This is, sort of, a joke, because he’s so tightly bonded within his clan. The eldest of his eight brothers is two decades older than Webre but the five youngest (including Jane, the only girl) were born within seven years of each other.

“We were a cohort that really raised each other. Four of us went to university [in Texas] together and three of us moved to New York and lived together in our early 20s, so we were like uber-siblings.” He laughs, a nice, faintly dirty, heh-heh-heh that must gladden family gatherings. When I ask if it’s tough being so far away, he says they have a sibling WhatsApp group; this morning, there were 96 messages.

Yu (holding a teddy bear) rehearses with the rest of the Peter Pan cast. Photo: Jonathan Wong

As a child, he knew the story of Peter Pan, not because of the Cuban operation but because he was a reader. He enjoyed making words perform, they were vehicles for theatrical expression. When he was 10, he wrote a play called “The Case of the Recurring Ennui” for Jane – “my muse” – who was then aged eight. She was obliged to recline on a red, crushed-velvet bedspread and speak the immortal first line: “Oh, I’ve never been so ennui in all my life.” Captain Hook’s red-and-gold throne can surely be traced back to that moment.

At 13, he followed Jane into a Brownsville ballet class and liked what he found. “But in Brownsville, Texas, or Khartoum, Sudan, one couldn’t imagine a career as a professional ballet dancer. I’d never seen a professional ballet performance.” What was visible, however, was the marching band at the Brownsville football game on Friday nights. He learned the trombone and, at 15, having wheedled the band director, staged a half-time show round the theme of Disco Inferno.

“My choreography is informed by my experience in the marching band to some degree,” he agrees, now. “The point is I didn’t distinguish between baton twirling and classical ballet and plays with my sister. You’re just a kid learning to do what you’re drawn to.” (Jane, for her part, went on to be a lawyer.)

His parents were not, he says, the kind to whom he could announce, “Mom, Dad – I’m going to be a ballet dancer!” But when he went to the University of Texas to study history and pre-law, it happened that British dancer Stanley Hall was teaching ballet as part of the university’s physical education programme. “My body didn’t mature until quite late and I worked harder than anyone else,” he says of catching up on his lost dance years. “I was just driven.”

A promotional image for Peter Pan. Creative: Design Army | Photography: Dean Alexander | Courtesy of Hong Kong Ballet

When he got into law school, he deferred, took a one-year contract with Ballet Austin and on day five decided he was going to move to New York once it was finished. Which he did. What did his parents say? “Actually, because we were nine and there was so much distraction, my parents were surprised. But because, technically, I was deferring that meant I was going to go back to law school […]”

Even when he was 30, and artistic director of the American Repertory Ballet, in New Jersey, his mother was still fretting, during Sunday-evening phone calls, about his career prospects. Webre, who’s a good mimic, adopts a Cuban accent: “Darling, I read that New York Times article on your dance, so nice, but you could still go to law school at night.” He laughs. Heh-heh-heh.

§ EXERCISE PROMPT
Pick up the profile of Webre above right after its last sentence and write the next few paragraphs.

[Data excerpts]
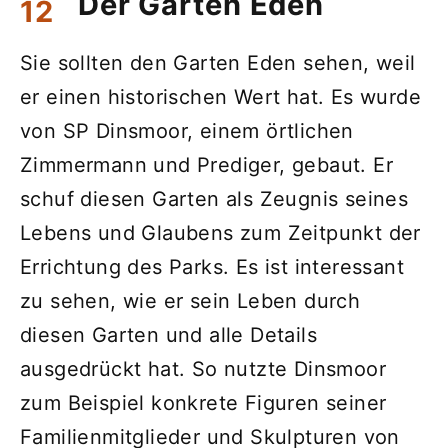
Der Garten Eden
Sie sollten den Garten Eden sehen, weil
er einen historischen Wert hat. Es wurde
von SP Dinsmoor, einem örtlichen
Zimmermann und Prediger, gebaut. Er
schuf diesen Garten als Zeugnis seines
Lebens und Glaubens zum Zeitpunkt der
Errichtung des Parks. Es ist interessant
zu sehen, wie er sein Leben durch
diesen Garten und alle Details
ausgedrückt hat. So nutzte Dinsmoor
zum Beispiel konkrete Figuren seiner
Familienmitglieder und Skulpturen von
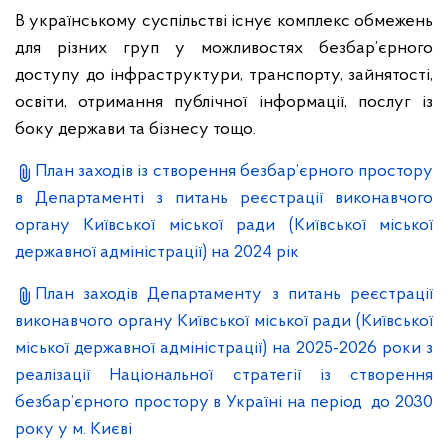
В українському суспільстві існує комплекс обмежень
для різних груп у можливостях безбар’єрного
доступу до інфраструктури, транспорту, зайнятості,
освіти, отримання публічної інформації, послуг із
боку держави та бізнесу тощо.
План заходів із створення безбар’єрного простору
в Департаменті з питань реєстрації виконавчого
органу Київської міської ради (Київської міської
державної адміністрації) на 2024 рік
План заходів Департаменту з питань реєстрації
виконавчого органу Київської міської ради (Київської
міської державної адміністрації) на 2025-2026 роки з
реалізації Національної стратегії із створення
безбар’єрного простору в Україні на період до 2030
року у м. Києві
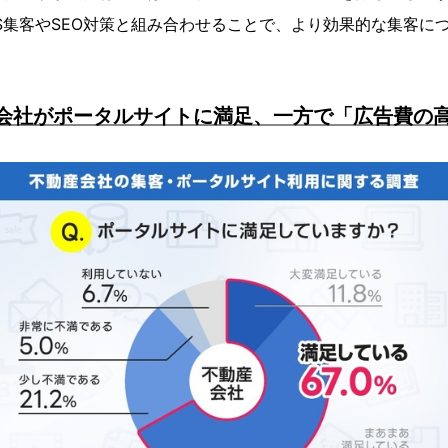
S集客やSEO対策と組み合わせることで、より効果的な集客に
。
産会社がポータルサイトに満足、一方で「広告費の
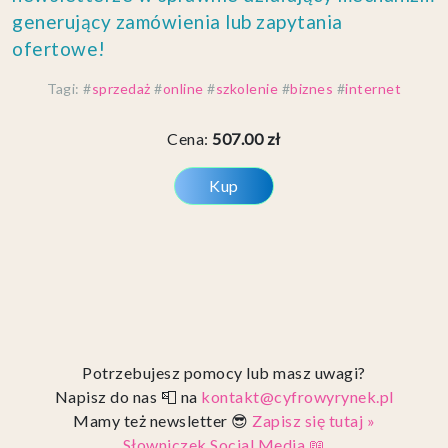
generujący zamówienia lub zapytania
ofertowe!
Tagi:
#
sprzedaż
#
online
#
szkolenie
#
biznes
#
internet
Cena:
507.00 zł
Kup
Potrzebujesz pomocy lub masz uwagi?
Napisz do nas 📮 na
kontakt@cyfrowyrynek.pl
Mamy też newsletter 😎
Zapisz się tutaj »
Słowniczek Social Media 📖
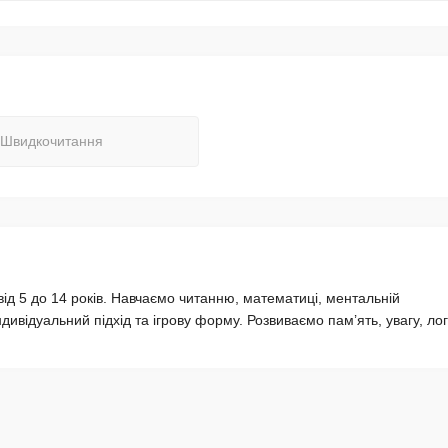
Швидкочитання
ід 5 до 14 років. Навчаємо читанню, математиці, ментальній
ивідуальний підхід та ігрову форму. Розвиваємо пам’ять, увагу, лог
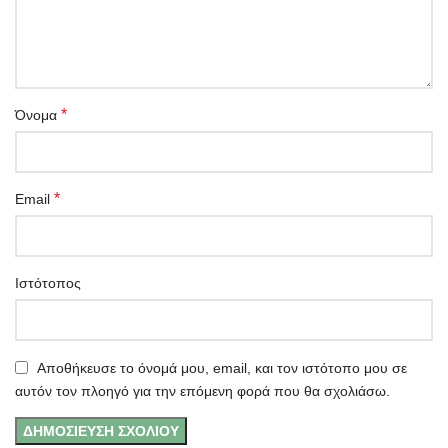
*
Όνομα
*
Email
Ιστότοπος
Αποθήκευσε το όνομά μου, email, και τον ιστότοπο μου σε
αυτόν τον πλοηγό για την επόμενη φορά που θα σχολιάσω.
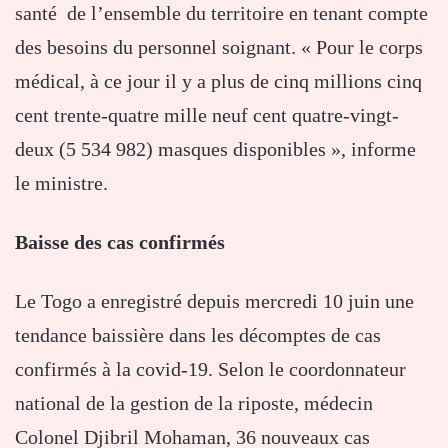
santé de l’ensemble du territoire en tenant compte
des besoins du personnel soignant. « Pour le corps
médical, à ce jour il y a plus de cinq millions cinq
cent trente-quatre mille neuf cent quatre-vingt-
deux (5 534 982) masques disponibles », informe
le ministre.
Baisse des cas confirmés
Le Togo a enregistré depuis mercredi 10 juin une
tendance baissière dans les décomptes de cas
confirmés à la covid-19. Selon le coordonnateur
national de la gestion de la riposte, médecin
Colonel Djibril Mohaman, 36 nouveaux cas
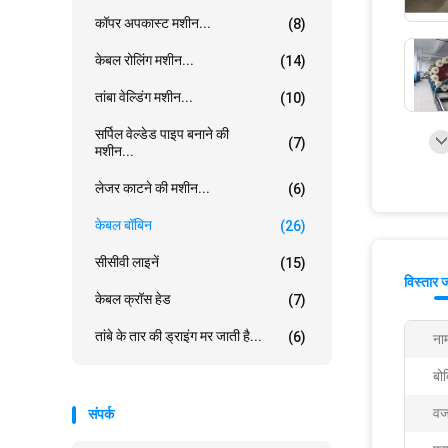
कॉपर अपकास्ट मशीन...
(8)
केबल रोलिंग मशीन...
(14)
तांबा वेल्डिंग मशीन...
(10)
सर्पिल वेल्डेड पाइप बनाने की
(7)
मशीन...
लेजर काटने की मशीन...
(6)
केबल बॉबिन
(26)
सीसीवी लाइनें
(15)
विस्तार 
केबल क्रॉस हेड
(7)
तांबे के तार की ड्राइंग मर जाती है...
(6)
ना
बो
वज
संपर्क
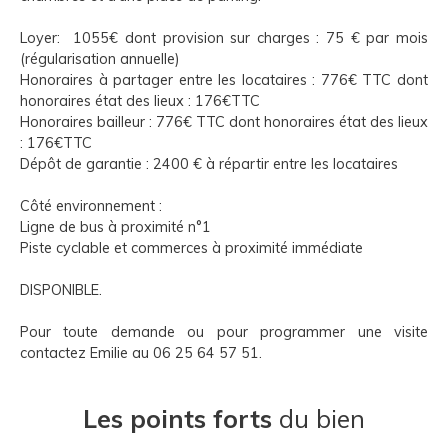
Loyer: 1055€ dont provision sur charges : 75 € par mois
(régularisation annuelle)
Honoraires à partager entre les locataires : 776€ TTC dont
honoraires état des lieux : 176€TTC
Honoraires bailleur : 776€ TTC dont honoraires état des lieux
: 176€TTC
Dépôt de garantie : 2400 € à répartir entre les locataires
Côté environnement :
Ligne de bus à proximité n°1
Piste cyclable et commerces à proximité immédiate
DISPONIBLE.
Pour toute demande ou pour programmer une visite
contactez Emilie au 06 25 64 57 51.
Les points forts
du bien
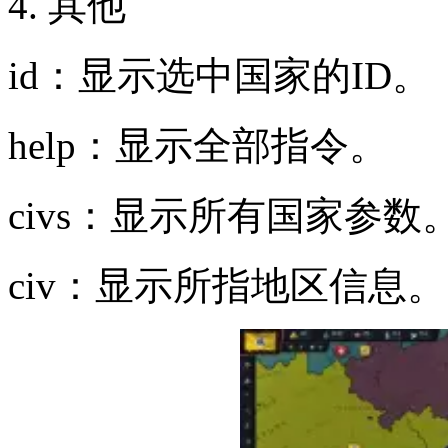
4. 其他
id：显示选中国家的ID。
help：显示全部指令。
civs：显示所有国家参数
civ：显示所指地区信息。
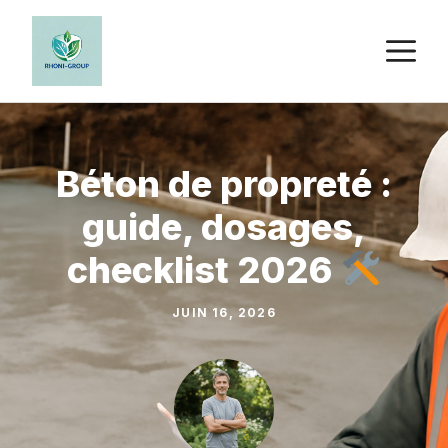
Aller
au
M
contenu
Béton de propreté :
guide, dosages,
checklist 2026
JUIN 16, 2026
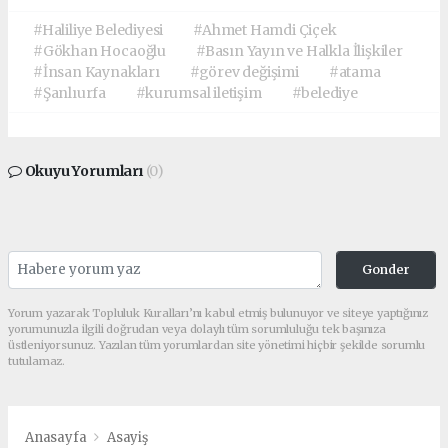
#Haliliye Belediyesi
#Ahmet Hamdi Çiçek
#Gökhan Hocaoğlu
#Basın Yayın ve Halkla İlişkiler
#İnsan Kaynakları
#görev değişimi
#atama
#Şanlıurfa
#kurumsal iletişim
#belediye
Okuyu Yorumları
(0)
Gonder
Yorum yazarak Topluluk Kuralları’nı kabul etmiş bulunuyor ve siteye yaptığınız
yorumunuzla ilgili doğrudan veya dolaylı tüm sorumluluğu tek başınıza
üstleniyorsunuz. Yazılan tüm yorumlardan site yönetimi hiçbir şekilde sorumlu
tutulamaz.
Anasayfa
Asayiş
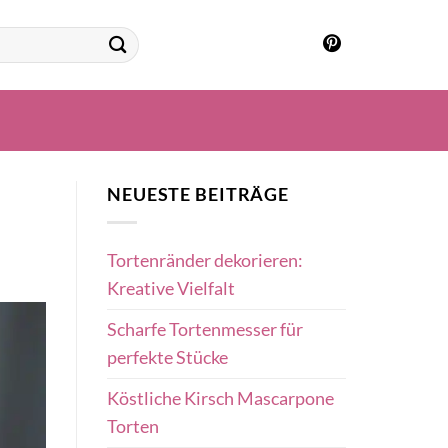
NEUESTE BEITRÄGE
Tortenränder dekorieren:
Kreative Vielfalt
Scharfe Tortenmesser für
perfekte Stücke
Köstliche Kirsch Mascarpone
Torten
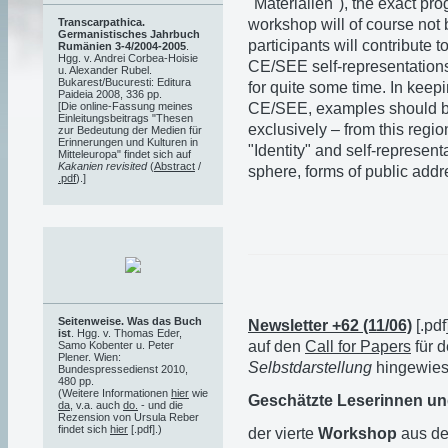
"Materialien"), the exact pr
workshop will of course not
Transcarpathica.
Germanistisches Jahrbuch
participants will contribute 
Rumänien 3-4/2004-2005
.
Hgg. v. Andrei Corbea-Hoisie
CE/SEE self-representation
u. Alexander Rubel.
Bukarest/Bucuresti: Editura
for quite some time. In keep
Paideia 2008, 336 pp.
CE/SEE, examples should be
[Die online-Fassung meines
Einleitungsbeitrags "Thesen
exclusively – from this regio
zur Bedeutung der Medien für
Erinnerungen und Kulturen in
"Identity" and self-represent
Mitteleuropa" findet sich auf
Kakanien revisited
(
Abstract
/
sphere, forms of public addr
.pdf
).]
Seitenweise. Was das Buch
Newsletter +62 (11/06)
[.pdf
ist
. Hgg. v. Thomas Eder,
auf den
Call for Papers
für 
Samo Kobenter u. Peter
Plener. Wien:
Selbstdarstellung
hingewies
Bundespressedienst 2010,
480 pp.
(Weitere Informationen
hier
wie
Geschätzte Leserinnen un
da
, v.a. auch
do.
- und die
Rezension von Ursula Reber
findet sich
hier
[.pdf].)
der vierte
Workshop
aus d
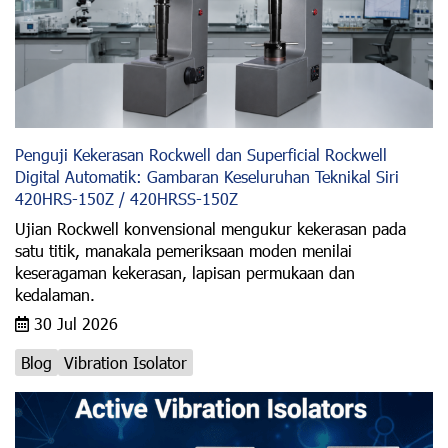
Penguji Kekerasan Rockwell dan Superficial Rockwell
Digital Automatik: Gambaran Keseluruhan Teknikal Siri
420HRS-150Z / 420HRSS-150Z
Ujian Rockwell konvensional mengukur kekerasan pada
satu titik, manakala pemeriksaan moden menilai
keseragaman kekerasan, lapisan permukaan dan
kedalaman.
30 Jul 2026
Blog
Vibration Isolator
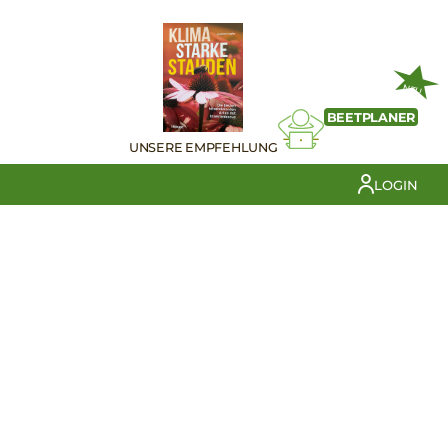
NEU
BEETPLANER
UNSERE EMPFEHLUNG
LOGIN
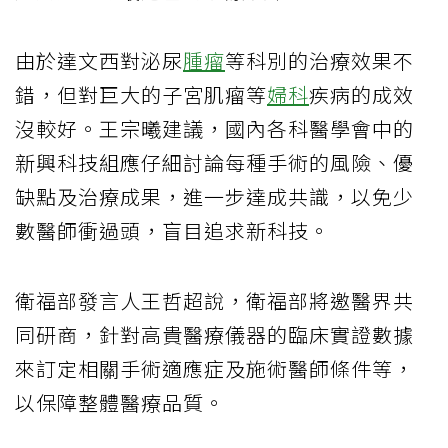
由於達文西對泌尿
腫瘤
等科別的治療效果不
錯，但對巨大的子宮肌瘤等
婦科
疾病的成效
沒較好。王宗曦建議，國內各科醫學會中的
新興科技組應仔細討論每種手術的風險、優
缺點及治療成果，進一步達成共識，以免少
數醫師衝過頭，盲目追求新科技。
衛福部發言人王哲超說，衛福部將邀醫界共
同研商，針對高貴醫療儀器的臨床實證數據
來訂定相關手術適應症及施術醫師條件等，
以保障整體醫療品質。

§ TASK ANSWER
By then, he’d started creating his own works. As well as being the 40th anniversary of Hong Kong Ballet, 2019 is his 30th anniversary as a choreographer. His first work, called D-Construction, had a percussion score by John Cage, was written for four men, and sounds, frankly, brutal. It was so difficult that, seven minutes into its opening night, one of the dancers threw up in the wings before returning for his duet.

His second opus, Shoogie: The Tail of My Wiener Dog, premiered in 1991, and tells the Texan tall tale of Bertha Mae Keel’s dachshund who drinks an excess of water, explodes into canine gobbets and is returned to Bertha Mae’s trailer in various Tupperware dishes and covered casseroles by her neighbours. On Hong Kong Ballet’s Facebook page, there’s a video of Webre in which he talks about “living life with gusto”. The subtitles transcribe his words as “living life with guts out”, which I initially assumed was a mistake. Now I’m not so sure.

These early works seem such outliers I’d thought they might not contain his soul. But no. “Those did have my soul,” he says, emphatically. “There was the energy and creativity and the vocabulary, and how I organise groups, and what kind of visceral experience I want dancers to have. Those things are encoded in all the work.”

When, however, he became artistic director of the American Repertory Ballet, in 1993, and then the Washington Ballet, in 1999, he recognised that he needed “to make ballets to grow the box office, grow the ballet and challenge the artists”. At the same time, there was Sunday-night input from his mother. “She’d say, ‘Oh my darling, so experimental. Why don’t you make a preeety ballet?’”

Romeo and Juliet fit the bill. He created his own contem­porary version – “influenced by the [Kenneth] MacMillan and [John] Cranko versions” – during his first year at the American Repertory Ballet. “I wanted to make a ballet that would make the company better than it was at the time.” It also helped him find his choreographic vocab­ulary. “I discovered what I do in my job. I’m a storyteller.” That’s why he likes to adapt literature. The Sun Also Rises, The Great Gatsby, Alice’s Adventures in Wonderland, Peter Pan: he can write their narratives with physical language.

At the moment, he’s working on a version of Romeo and Juliet for Hong Kong Ballet, due to premiere next June. A story of adolescent love, set amid a divided society, a Verona skating on the thinnest of ice … Will he have a protester Romeo and a policeman’s-daughter Juliet? “I haven’t quite figured it out,” he says, carefully.

Cast members rehearse a fight scene. Photo: Jonathan Wong

He’d already decided, before current events, that the setting would be 1960s Hong Kong. The date seems to have been visually influenced (he is a fan of Wong Kar-wai) though, of course, 60s Hong Kong was also an era of poli­tical unrest. The art of symbolism may not have encouraged priesthood but his choreographic soul is happy to note, now, that “old times are metaphors for today”.

Why did he come to Hong Kong? When he left the Washington Ballet after 17 highly successful years, he said he wanted to focus on his choreography. “That is correct.” Another laugh. “It seemed like it was time for a new adventure.” Which sounds exactly like Peter Pan. “I’ve got Peter Pan syndrome! I’m a kid! I’ve settled down now but I had a wicked Peter Pan syndrome.”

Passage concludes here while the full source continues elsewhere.